Stored data
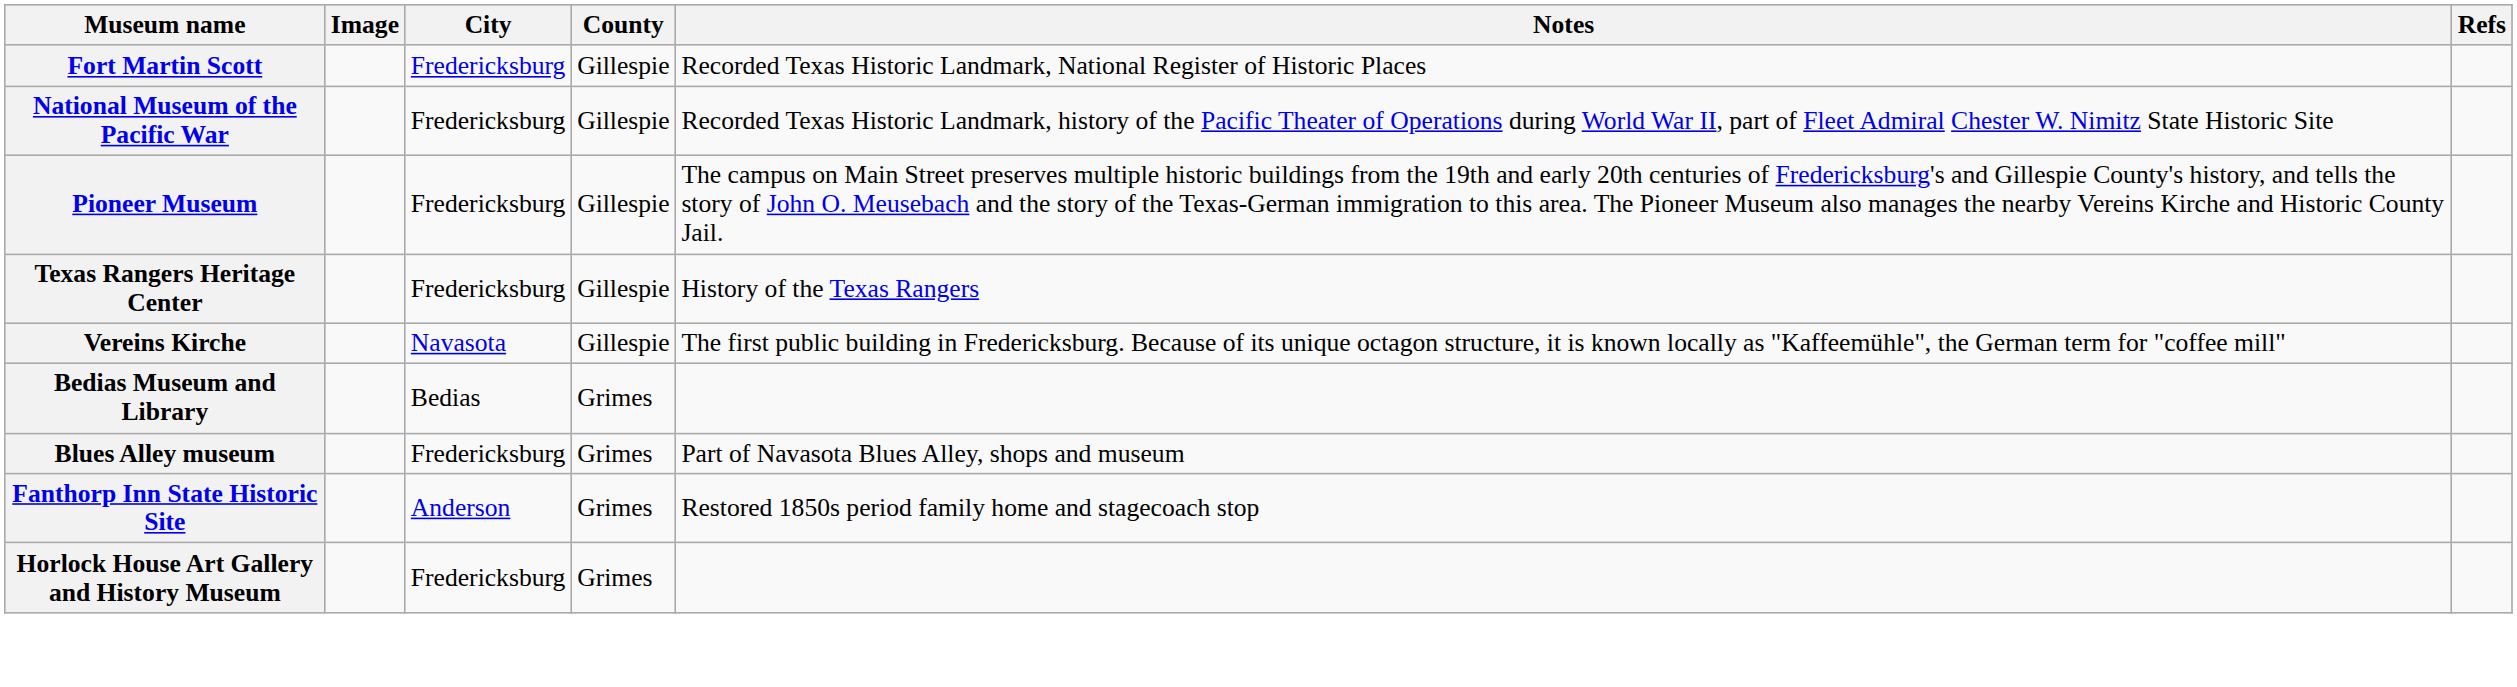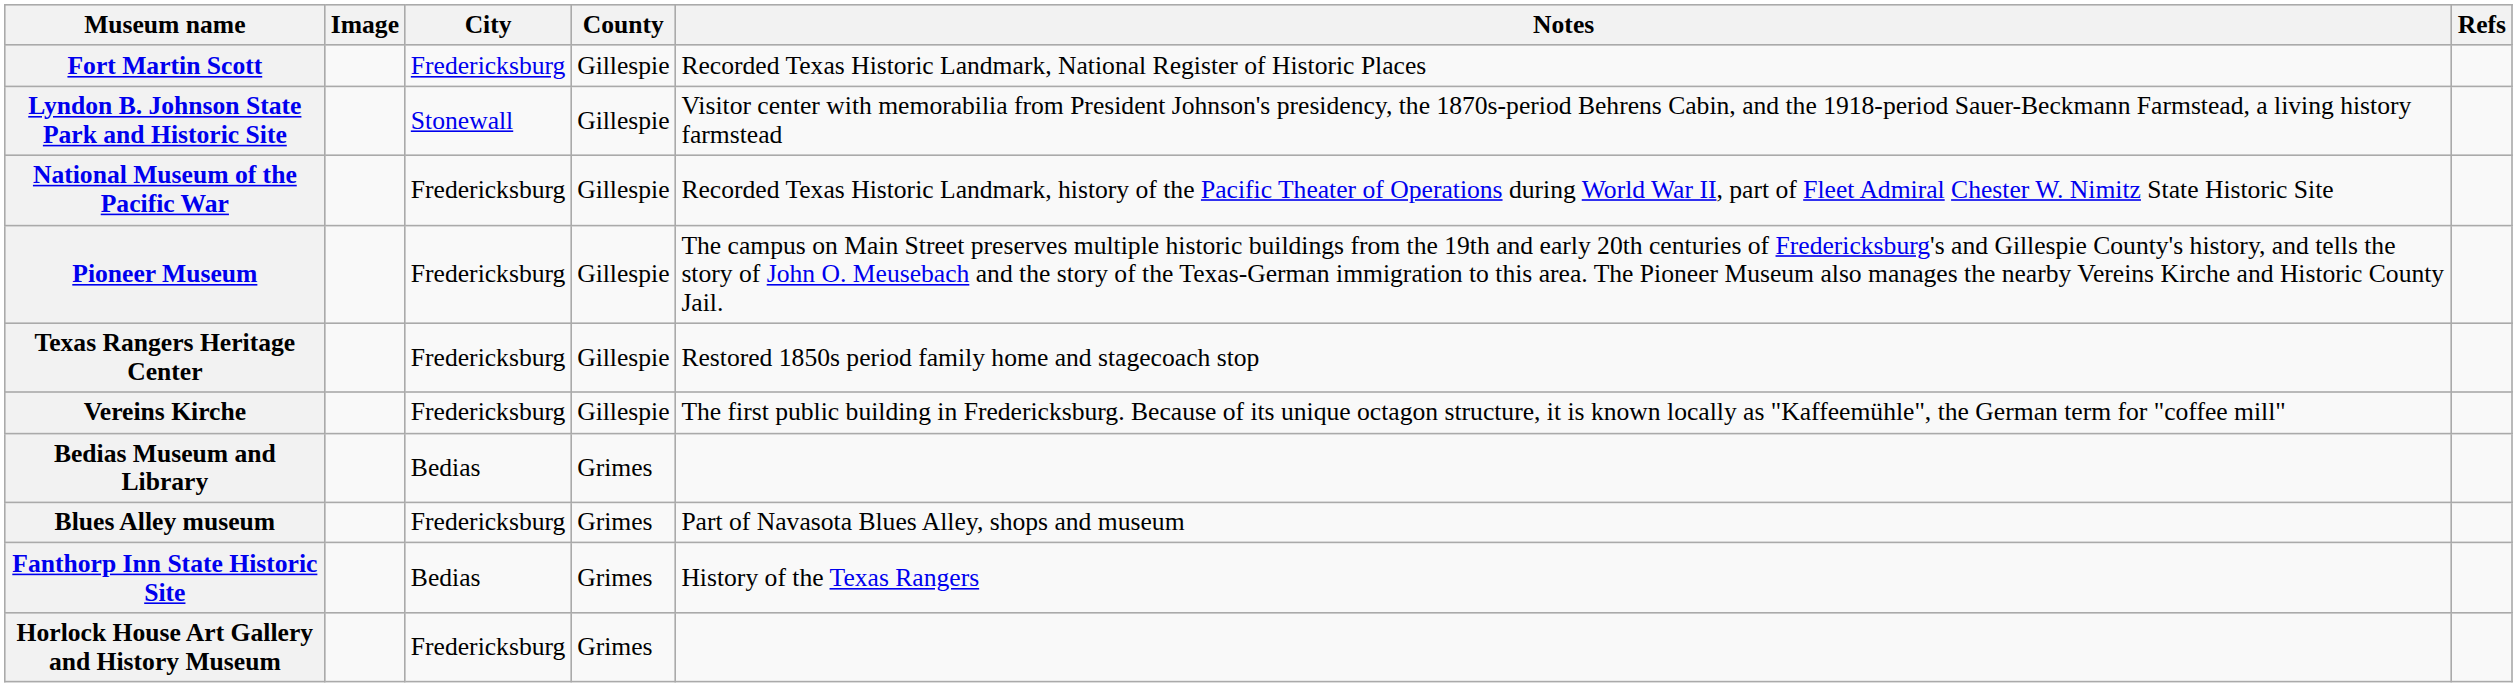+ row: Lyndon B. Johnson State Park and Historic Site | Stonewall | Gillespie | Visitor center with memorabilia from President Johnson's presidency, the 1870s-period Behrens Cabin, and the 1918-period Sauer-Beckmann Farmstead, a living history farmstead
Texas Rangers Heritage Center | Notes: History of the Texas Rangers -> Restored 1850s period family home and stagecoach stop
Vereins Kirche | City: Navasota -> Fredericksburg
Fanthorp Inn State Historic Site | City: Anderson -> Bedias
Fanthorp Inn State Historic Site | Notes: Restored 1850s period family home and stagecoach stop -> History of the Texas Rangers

- [TASK DETAILS]:
Reproduce every line of the records above word for word, omitting the pictures.

- [IN RESPONSE]:
+ row: Lyndon B. Johnson State Park and Historic Site | Stonewall | Gillespie | Visitor center with memorabilia from President Johnson's presidency, the 1870s-period Behrens Cabin, and the 1918-period Sauer-Beckmann Farmstead, a living history farmstead
Texas Rangers Heritage Center | Notes: History of the Texas Rangers -> Restored 1850s period family home and stagecoach stop
Vereins Kirche | City: Navasota -> Fredericksburg
Fanthorp Inn State Historic Site | City: Anderson -> Bedias
Fanthorp Inn State Historic Site | Notes: Restored 1850s period family home and stagecoach stop -> History of the Texas Rangers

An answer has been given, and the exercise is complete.